§ HOW TO COMPLETE THIS TASK: The entries follow. Copy every line in which "wrist" appears.

§ Images with pose keypoints:
◆ ◆ ◆ ◆

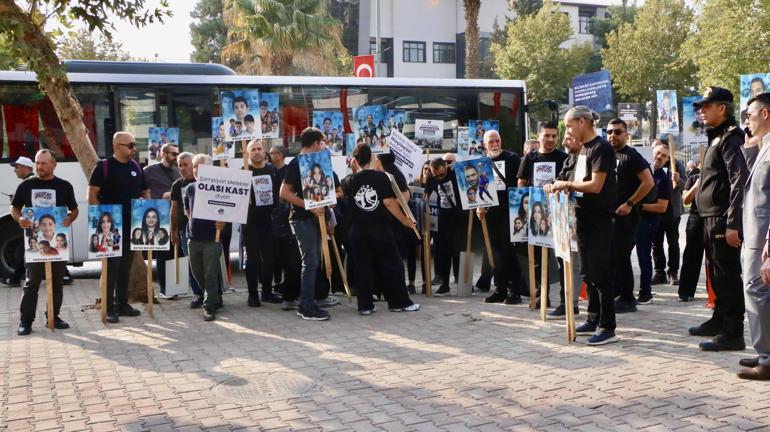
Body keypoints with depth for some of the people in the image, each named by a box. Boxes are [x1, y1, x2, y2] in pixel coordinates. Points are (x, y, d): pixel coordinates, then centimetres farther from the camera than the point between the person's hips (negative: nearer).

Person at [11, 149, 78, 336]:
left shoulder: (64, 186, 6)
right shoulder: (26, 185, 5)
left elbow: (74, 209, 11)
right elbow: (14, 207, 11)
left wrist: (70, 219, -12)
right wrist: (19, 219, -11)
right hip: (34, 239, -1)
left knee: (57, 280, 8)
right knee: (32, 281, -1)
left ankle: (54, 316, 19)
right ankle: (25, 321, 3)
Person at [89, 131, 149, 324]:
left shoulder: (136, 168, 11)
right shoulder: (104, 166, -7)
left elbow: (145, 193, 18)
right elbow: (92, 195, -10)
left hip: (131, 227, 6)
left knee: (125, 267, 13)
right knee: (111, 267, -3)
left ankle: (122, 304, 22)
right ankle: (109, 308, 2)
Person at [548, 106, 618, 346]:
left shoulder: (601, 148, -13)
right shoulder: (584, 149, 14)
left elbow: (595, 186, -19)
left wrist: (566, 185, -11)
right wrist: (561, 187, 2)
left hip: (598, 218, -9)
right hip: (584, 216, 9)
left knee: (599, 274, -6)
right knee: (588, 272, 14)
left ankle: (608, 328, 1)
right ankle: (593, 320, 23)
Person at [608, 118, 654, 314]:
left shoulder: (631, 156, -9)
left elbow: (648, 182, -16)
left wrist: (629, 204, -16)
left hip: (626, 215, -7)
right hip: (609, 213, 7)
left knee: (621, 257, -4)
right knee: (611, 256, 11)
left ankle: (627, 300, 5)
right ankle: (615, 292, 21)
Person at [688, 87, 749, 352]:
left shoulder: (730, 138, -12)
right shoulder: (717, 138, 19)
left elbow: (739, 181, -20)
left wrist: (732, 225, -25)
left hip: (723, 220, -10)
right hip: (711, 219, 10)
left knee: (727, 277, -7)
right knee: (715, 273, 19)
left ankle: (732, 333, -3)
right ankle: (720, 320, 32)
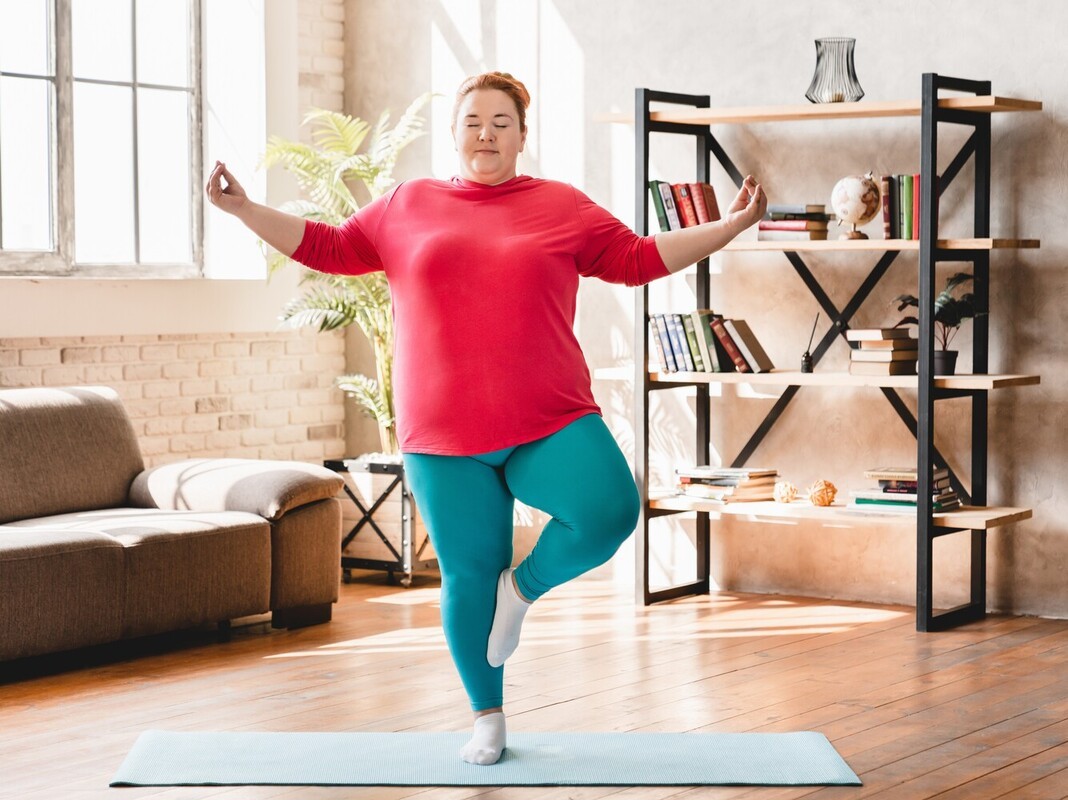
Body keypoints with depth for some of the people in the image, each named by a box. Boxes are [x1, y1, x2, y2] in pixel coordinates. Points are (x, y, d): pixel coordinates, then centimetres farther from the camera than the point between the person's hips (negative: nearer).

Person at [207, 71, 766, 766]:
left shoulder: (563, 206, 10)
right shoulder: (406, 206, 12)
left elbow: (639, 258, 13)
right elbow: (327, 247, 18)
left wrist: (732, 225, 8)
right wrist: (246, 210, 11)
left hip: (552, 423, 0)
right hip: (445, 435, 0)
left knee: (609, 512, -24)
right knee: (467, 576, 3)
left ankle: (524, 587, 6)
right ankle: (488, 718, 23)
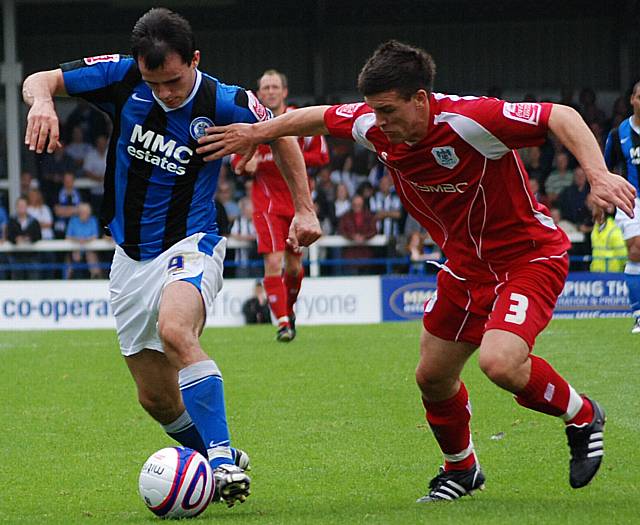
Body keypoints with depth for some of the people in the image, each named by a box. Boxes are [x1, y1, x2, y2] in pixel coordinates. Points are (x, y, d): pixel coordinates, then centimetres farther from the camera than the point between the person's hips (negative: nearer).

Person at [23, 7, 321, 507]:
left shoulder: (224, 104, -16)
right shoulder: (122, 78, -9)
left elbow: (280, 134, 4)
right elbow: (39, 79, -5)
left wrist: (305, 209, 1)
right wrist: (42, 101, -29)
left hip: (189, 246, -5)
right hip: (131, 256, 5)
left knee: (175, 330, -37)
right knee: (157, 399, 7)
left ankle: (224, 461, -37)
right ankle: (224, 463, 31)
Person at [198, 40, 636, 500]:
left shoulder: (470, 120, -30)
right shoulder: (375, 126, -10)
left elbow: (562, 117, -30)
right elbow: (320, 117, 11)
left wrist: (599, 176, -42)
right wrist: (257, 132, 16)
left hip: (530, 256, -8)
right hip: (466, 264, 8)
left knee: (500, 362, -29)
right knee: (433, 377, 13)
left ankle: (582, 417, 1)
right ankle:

◆ ◆ ◆ ◆

§ TASK SOLUTION:
left wrist: (70, 219, -12)
right wrist: (19, 219, -11)
left wrist: (566, 185, -11)
right wrist: (561, 187, 2)
left wrist: (629, 204, -16)
left wrist: (732, 225, -25)
left wrist: (732, 225, 8)
right wrist: (246, 210, 11)
left wrist: (305, 209, 1)
right wrist: (42, 101, -29)
left wrist: (599, 176, -42)
right wrist: (257, 132, 16)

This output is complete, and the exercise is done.